* YOUR TASK *
Report every line in the data below that contains the word "Studio", copying each one in full.

Saved data entries
_ _ _ _

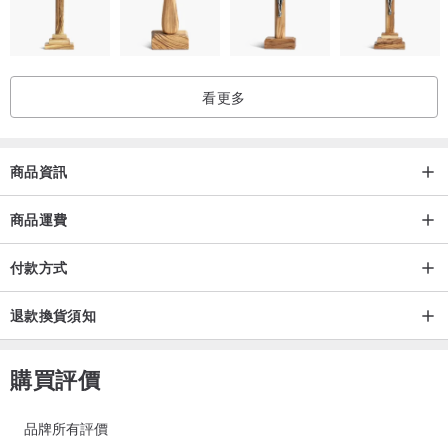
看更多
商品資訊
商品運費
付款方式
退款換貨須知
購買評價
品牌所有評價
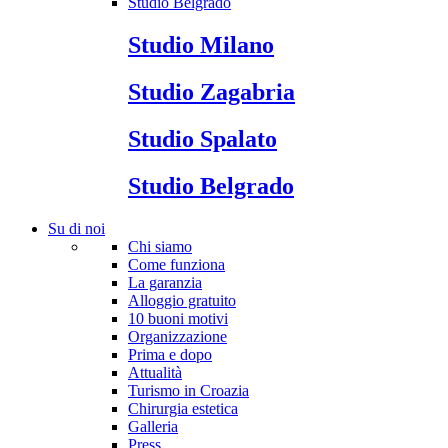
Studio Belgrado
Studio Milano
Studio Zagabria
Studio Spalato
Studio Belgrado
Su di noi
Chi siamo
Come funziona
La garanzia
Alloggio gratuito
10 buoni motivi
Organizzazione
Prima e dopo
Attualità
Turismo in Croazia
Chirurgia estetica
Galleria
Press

_ _ _ _

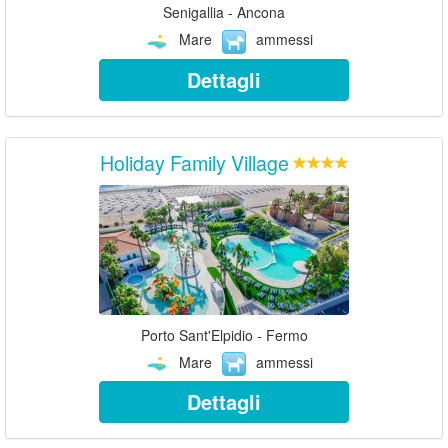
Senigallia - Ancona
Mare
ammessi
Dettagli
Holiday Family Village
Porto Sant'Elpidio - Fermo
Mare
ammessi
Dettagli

_ _ _ _

* EXERCISE RESPONSE *
Studio Belgrado
Studio Milano
Studio Zagabria
Studio Spalato
Studio Belgrado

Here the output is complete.